Lowlight: The unexpected extra cost of staying at the campground. We thought we’d be tenting, but ended up in a little trailer. Then it cost an extra 10 E to get to the mainland by ferry.
Fun Fact: Venice is built on an archipelago of 118 islands formed by about 150 canals in a shallow lagoon. (From Wikipedia).
Money spent: €54
Ben Frustration Index(BFI): 0
Pairs of clean underwear left: 12
Book Page: 303
We woke up at 6 am this morning to catch an early train to Venezia (Venice). I considered calling Mom because it was still Mother’s Day in Canada and I couldn’t get a hold of her the day before. But it was 11 PM in Winnipeg and I thought my Mother’s Day gift would be letting her sleep.
We managed to get some sleep on the train – it was deserted and we had a compartment to ourselves. I slept for an hour and Ben (in the most uncomfortable looking position – see pictures) slept for maybe 2. I spent most of the ride reading and took a few breaks to whoop Ben in gin and crib.
Now, you have to understand Venice is an island that is connected to the mainland with a big bridge that carries cars and trains. It’s really expensive to stay on the island, so we checked into a campground on the mainland. We thought we’d be staying in tents but instead we ended up in trailers. The price was still cheap, so we were happy. The campground seemed really peaceful and we have a private 2 bed trailer. You can hear crickets chirping. The only downside is it’s a pain in the butt to get to the island. We took a ferry, but it cost us 10 E.
We spent the afternoon in Venice walking around and getting lost. With all the windy little streets it’s not hard to get disoriented.

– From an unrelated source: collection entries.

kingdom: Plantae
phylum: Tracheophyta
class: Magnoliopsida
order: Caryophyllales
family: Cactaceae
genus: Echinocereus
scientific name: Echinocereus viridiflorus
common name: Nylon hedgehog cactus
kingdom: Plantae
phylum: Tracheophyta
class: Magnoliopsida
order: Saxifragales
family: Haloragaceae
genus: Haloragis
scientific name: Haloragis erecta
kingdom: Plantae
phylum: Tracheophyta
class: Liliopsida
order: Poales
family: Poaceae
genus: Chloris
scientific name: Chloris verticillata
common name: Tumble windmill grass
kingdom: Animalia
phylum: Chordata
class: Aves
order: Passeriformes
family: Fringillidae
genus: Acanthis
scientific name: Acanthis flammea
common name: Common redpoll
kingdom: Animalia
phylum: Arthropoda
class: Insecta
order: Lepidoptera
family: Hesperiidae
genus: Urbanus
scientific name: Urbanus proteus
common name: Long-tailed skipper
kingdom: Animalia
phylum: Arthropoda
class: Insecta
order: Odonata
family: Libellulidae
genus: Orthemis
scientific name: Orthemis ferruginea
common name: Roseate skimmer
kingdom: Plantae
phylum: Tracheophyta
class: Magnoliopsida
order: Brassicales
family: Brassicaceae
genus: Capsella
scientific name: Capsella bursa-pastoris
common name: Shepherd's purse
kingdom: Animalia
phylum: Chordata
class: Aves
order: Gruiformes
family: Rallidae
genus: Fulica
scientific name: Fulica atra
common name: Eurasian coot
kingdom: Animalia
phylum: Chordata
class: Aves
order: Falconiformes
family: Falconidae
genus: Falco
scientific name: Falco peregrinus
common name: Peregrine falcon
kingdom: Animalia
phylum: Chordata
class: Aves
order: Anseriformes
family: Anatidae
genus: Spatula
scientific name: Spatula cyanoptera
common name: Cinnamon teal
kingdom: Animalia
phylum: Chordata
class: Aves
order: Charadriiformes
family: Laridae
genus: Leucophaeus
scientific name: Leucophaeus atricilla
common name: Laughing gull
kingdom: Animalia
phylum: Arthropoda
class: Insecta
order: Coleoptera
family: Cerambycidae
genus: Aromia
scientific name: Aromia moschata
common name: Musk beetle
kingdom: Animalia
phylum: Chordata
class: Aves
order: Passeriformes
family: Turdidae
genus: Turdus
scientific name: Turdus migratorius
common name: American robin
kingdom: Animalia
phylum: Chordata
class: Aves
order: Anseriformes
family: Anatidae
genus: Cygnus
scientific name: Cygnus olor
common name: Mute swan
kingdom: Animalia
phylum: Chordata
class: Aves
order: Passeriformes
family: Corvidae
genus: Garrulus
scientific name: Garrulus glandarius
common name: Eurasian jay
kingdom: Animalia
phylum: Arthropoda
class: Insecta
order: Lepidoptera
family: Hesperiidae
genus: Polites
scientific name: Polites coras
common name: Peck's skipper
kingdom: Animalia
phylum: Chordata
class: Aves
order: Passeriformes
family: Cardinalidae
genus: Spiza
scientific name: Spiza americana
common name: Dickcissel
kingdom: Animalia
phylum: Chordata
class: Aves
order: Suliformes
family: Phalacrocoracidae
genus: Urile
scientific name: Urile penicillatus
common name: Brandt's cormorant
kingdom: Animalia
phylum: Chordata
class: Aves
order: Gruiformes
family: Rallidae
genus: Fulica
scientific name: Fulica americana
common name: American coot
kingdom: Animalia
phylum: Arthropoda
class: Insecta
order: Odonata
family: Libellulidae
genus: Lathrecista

They have lots of signs pointing tourists in the right direction, but they don’t help much.
Venice is pretty cool. There are canals everywhere. The big ones have water busses running down them. The small ones have gondoliers and citizens in boats moving stuff around. Since there are no cars in the city, people use boats to move groceries, building supplies, etc. Some of the small canals did stink like sewage, but it wasn’t too bad.
The Venetian glass souvenirs are very reasonably priced. I debated getting some as souvenirs, but I’m worried it won’t survive the rest of the trip in my bag.